Resulullah (sav)’in Mekke’de yaşadıklarını, Medineliler birbirlerine anlatırlardı. Kureyş’in O’na ve arkadaşlarına çektirdiklerini ikili, aile ve toplu sohbetlerine konu edinirlerdi. Aynen günümüzde seminer veya sohbetlerimizde, Mekke’de yaşanan o acı günleri anlattığımız gibi.
Anlatılanlar Ensar’da bir bilinç oluşturup, Mekke’nin fethine giden yolda taşların yerine oturmasına vesile oluyordu. Örneğin; sahabe kadınlarından Sümeyra annemiz, bu konuları o kadar güzel işlemişti ki, Bedir Savaşı’nda bulunan oğulları, Ebu Cehil’i Mekkeli Abdurrahman bin Avf’tan sorup duruyorlardı.
Amaçları; Hz. Peygamber’e eziyet edenlerin başı olan Ebu Cehil’den intikam alabilmekti. Neticede birinin şehadetine vesile olsa da, Ebu Cehil’in sonu, Bedir kuyularına atılmak oldu. Hem de Sümeyra annemizin iki oğlu tarafından. Mekke’de yaşanılan o günlerin Ensar’da oluşturduğu haleti ruhiye, Ebu Cehil’in sonunu bu şekilde getirmiş oluyordu.
Bu anlamda başka bir Medineli sahabiden de bahsedebiliriz. Bilindiği üzere; Medineli Evs kabilesinden, Abduleşhel oğullarının lideri Sa’d bin Muaz’dı. O’nun İslam ile tanışmasına Mus’ab bin Umeyr vesile olmuştu. Muhacirlerden hep Mekke’de yaşanılan o acı günleri dinlemişti.

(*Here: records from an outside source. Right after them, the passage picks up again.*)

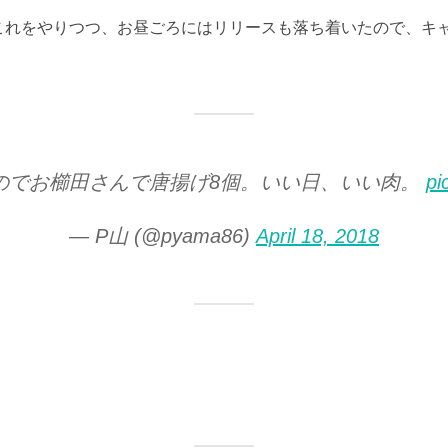
これをやりつつ、お昼ごろにはリリースも落ち着いたので、キ
のでお櫛田さんで唐揚げ8個。いい日、いい肉。
pi
— P山 (@pyama86)
April 18, 2018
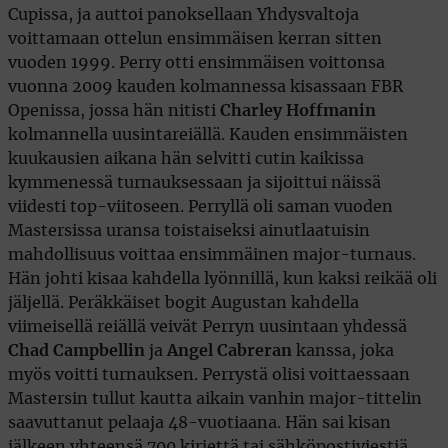
Cupissa, ja auttoi panoksellaan Yhdysvaltoja
voittamaan ottelun ensimmäisen kerran sitten
vuoden 1999. Perry otti ensimmäisen voittonsa
vuonna 2009 kauden kolmannessa kisassaan FBR
Openissa, jossa hän nitisti
Charley Hoffmanin
kolmannella uusintareiällä. Kauden ensimmäisten
kuukausien aikana hän selvitti cutin kaikissa
kymmenessä turnauksessaan ja sijoittui näissä
viidesti top-viitoseen. Perryllä oli saman vuoden
Mastersissa uransa toistaiseksi ainutlaatuisin
mahdollisuus voittaa ensimmäinen major-turnaus.
Hän johti kisaa kahdella lyönnillä, kun kaksi reikää oli
jäljellä. Peräkkäiset bogit Augustan kahdella
viimeisellä reiällä veivät Perryn uusintaan yhdessä
Chad Campbellin
ja
Angel Cabreran
kanssa, joka
myös voitti turnauksen. Perrystä olisi voittaessaan
Mastersin tullut kautta aikain vanhin major-tittelin
saavuttanut pelaaja 48-vuotiaana. Hän sai kisan
jälkeen yhteensä 700 kirjettä tai sähköpostiviestiä,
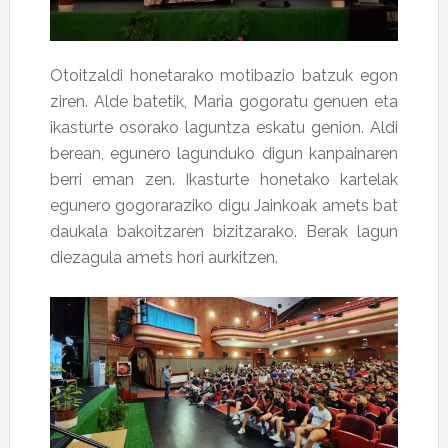
Otoitzaldi honetarako motibazio batzuk egon
ziren. Alde batetik, Maria gogoratu genuen eta
ikasturte osorako laguntza eskatu genion. Aldi
berean, egunero lagunduko digun kanpainaren
berri eman zen. Ikasturte honetako kartelak
egunero gogoraraziko digu Jainkoak amets bat
daukala bakoitzaren bizitzarako. Berak lagun
diezagula amets hori aurkitzen.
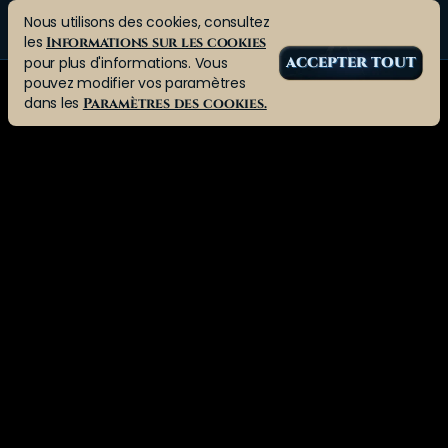
Nous utilisons des cookies, consultez
les
Informations sur les cookies
pour plus d'informations. Vous
ACCEPTER TOUT
pouvez modifier vos paramètres
dans les
Paramètres des cookies.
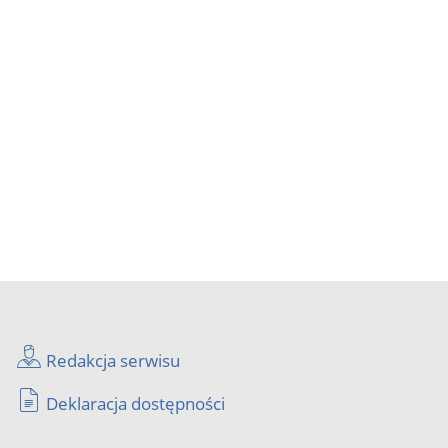
Redakcja serwisu
Deklaracja dostępności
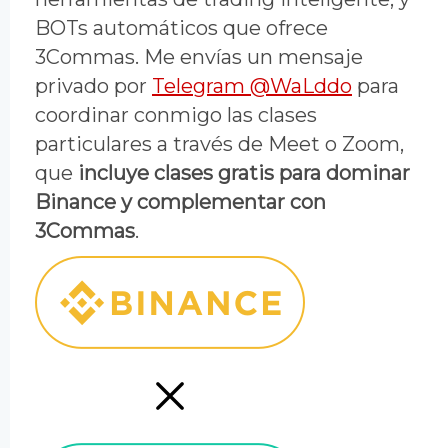
BOTs automáticos que ofrece
3Commas. Me envías un mensaje
privado por
Telegram @WaLddo
para
coordinar conmigo las clases
particulares a través de Meet o Zoom,
que
incluye clases gratis para dominar
Binance y complementar con
3Commas
.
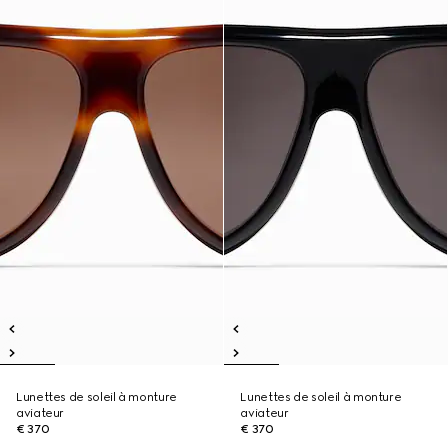
Lunettes de soleil à monture
Lunettes de soleil à monture
aviateur
aviateur
€ 370
€ 370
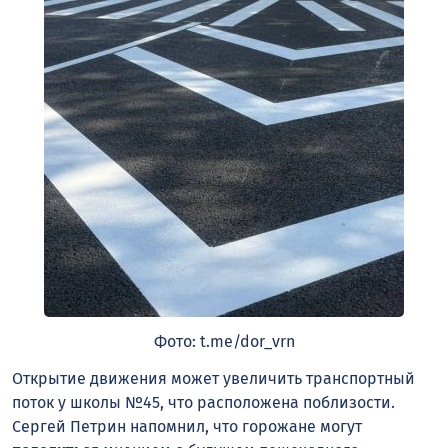
Фото: t.me/dor_vrn
Открытие движения может увеличить транспортный
поток у школы №45, что расположена поблизости.
Сергей Петрин напомнил, что горожане могут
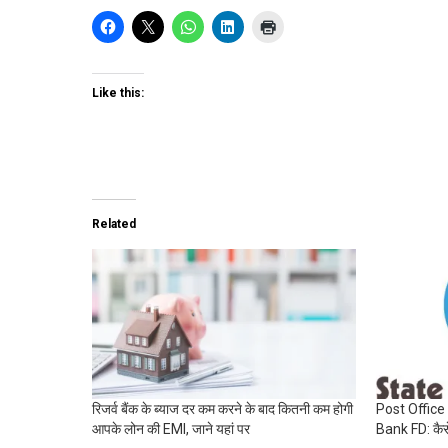
Like this:
Related
रिजर्व बैंक के ब्याज दर कम करने के बाद कितनी कम होगी
Post Office
आपके लोन की EMI, जाने यहां पर
Bank FD: कैसे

Hendek gününde, Medine’nin etrafını saran 10 bin kişilik ordu ile şehir arasında 5.5 km’lik bir hendek bulunuyordu. Eğer bu hendek müşriklerce aşılabilseydi, Medine’nin tavukları dahi kıyımdan geçirilecekti. Anlayacağınız üzere, Hz. Peygamber (sav) ve ashabı bir ölüm-kalım savaşının içerisindeydiler.
Böylesine kritik bir süreçte, Kureyzaoğulları Yahudileri ihanet ettiler. Hz. Peygamber’den gördükleri vefanın karşılığı olarak, çok zor bir zamanında O’nun düşmanları ile işbirliği yaptılar. Tabi savaş sonrası bu yaptıklarının bir karşılığı olmalıydı.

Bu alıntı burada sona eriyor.